Just thinking out loud but you could make a cable with one end for the drive transducer connector and the other end for the pickup transducer connector and then integrate a simple resistor load / attenuator into the cable that loads the driver correctly with a resistor and then another 3 resistors for a t-attenuator of -60dB (or whatever the level difference is). So the load impedance at one end is 8 ohms (or whatever the drive transducer impedance is) and then the impedance of the other end is whatever the impedence of the pickup is (no idea, 10k-ish maybe?). Then use that cable to bypass the transducers and plate and listen to it, take a frequency response measurement, noise measurement and so on. Then you can determine definitively if it's the electronics or transducers / plate.
 
Swap the electronics, does it change the sound? If it is still bad then Tap the plate, is the sound OK?  If OK, then is the DRIVER out of alinement and or JUNK in the gap can cause a bad sound.  Are all of the tension torque the same.
 
Audio1Man said:
Swap the electronics, does it change the sound?
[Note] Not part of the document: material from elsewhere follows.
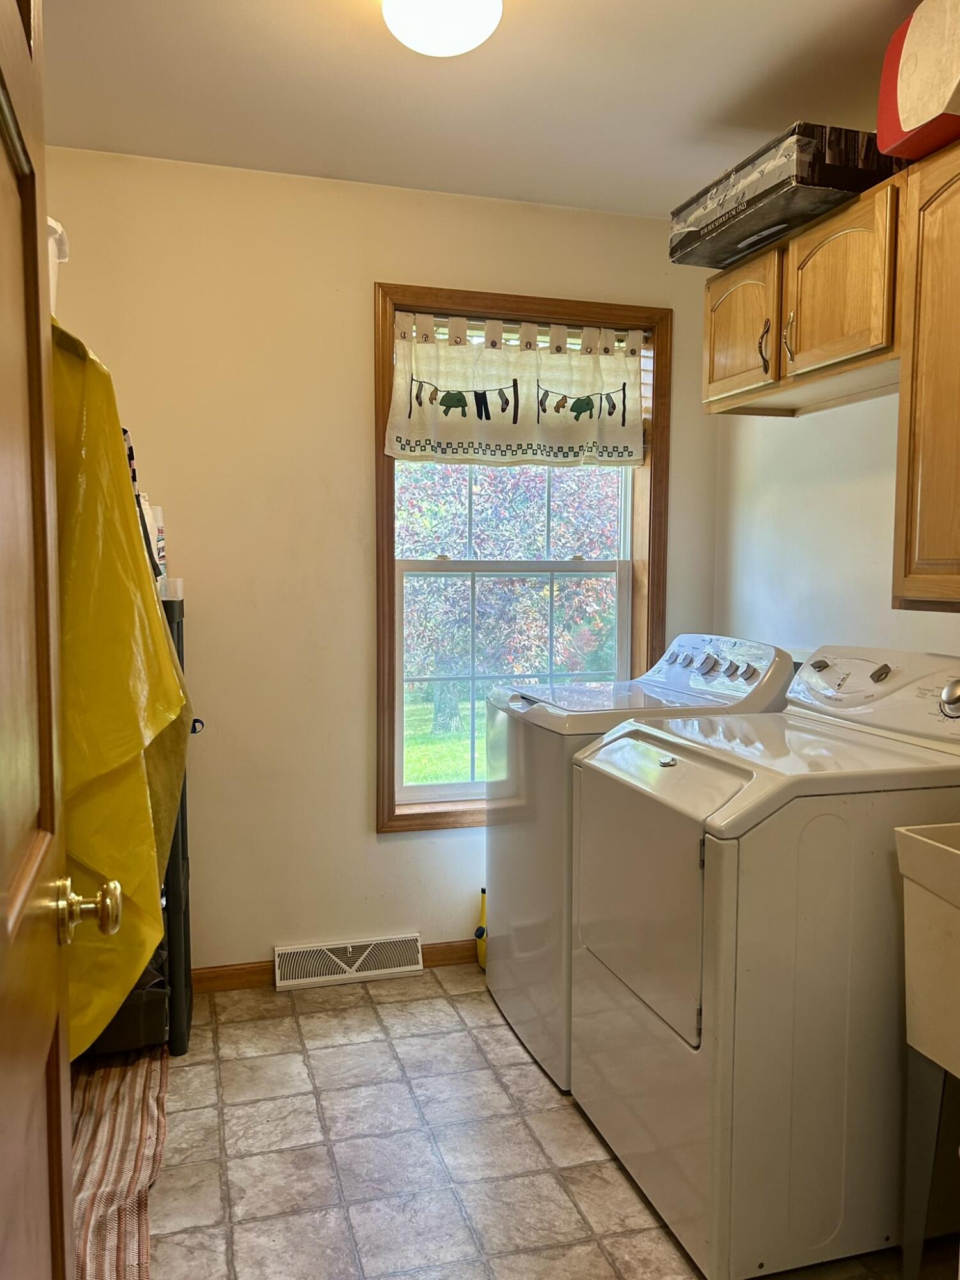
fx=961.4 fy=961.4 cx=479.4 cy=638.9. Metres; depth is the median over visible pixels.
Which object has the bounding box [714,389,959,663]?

If it is still bad then Tap the plate, is the sound OK?  If OK, then is the DRIVER out of alinement and or JUNK in the gap can cause a bad sound.  Are all of the tension torque the same.

Hello duke, Yes a physical tapping on the plate yields an expected good sounding plate.  Yes tensions on the plate  and clips are the same.  Yes I thought about the driver as a culprit,  But have not tested that yet.  It's not a bad sound it's just a dull/dark sound, the high end is easily not there. Compared to a second plate that is known good the high end is really not there.
 
This is crude, but does your “tapping” test have similar top end to “tapping” on the good sounding plate?  If so, it’s most likely driver related. (Or something on the “send” side of things, at least.)

 
I have an ecoplate that I use two ways - the original mounted driver and a small speaker hanging about 10" away. Sound very similar.
Easy way to test if the driver is the problem. Just put a speaker close to the plate and see if the output sounds good.

Drivers on plates get blown. They are basically a speaker coil. Might need a re-wind.
 
We do have a spare driver, I don't know if it's working or not. I will try the speaker test too and see.  This is my first foray into handling a plate reverb. While I am good with the electronics side and as simple in theory as a plate is, there is a lot going on.
 
pucho812 said:
We do have a spare driver, I don't know if it's working or not. I will try the speaker test too and see.  This is my first foray into handling a plate reverb. While I am good with the electronics side and as simple in theory as a plate is, there is a lot going on.
Almost as simple as looks in principle... one transducer wiggles the sheet metal, another reads it.

You can tell that the receive end appears OK so problem is with send amp or transducer.

JR
 
You can narrow this down quite easily without swapping anything out.  If you tap the plate with a screwdriver you will know whether the playback side has any top end when you listen to the output(s).    If you have top end then the problem lies with the driver, if you don't have top end then look at the output side of things.
 
Rob Flinn said:
You can narrow this down quite easily without swapping anything out.  If you tap the plate with a screwdriver you will know whether the playback side has any top end when you listen to the output(s).    If you have top end then the problem lies with the driver, if you don't have top end then look at the output side of things.
already did that yesterday

JR
 
Some drivers have an alignment adjustment and if it is out of adjustment, the driver will rub. (like a speaker coil rubbing).
 
yes, and that will reduce high end a lot

there are alignment rings that can be used,
or wear a pair of headphones and listen to the plate as you move the driver.
you will hear the high end come back as it centers.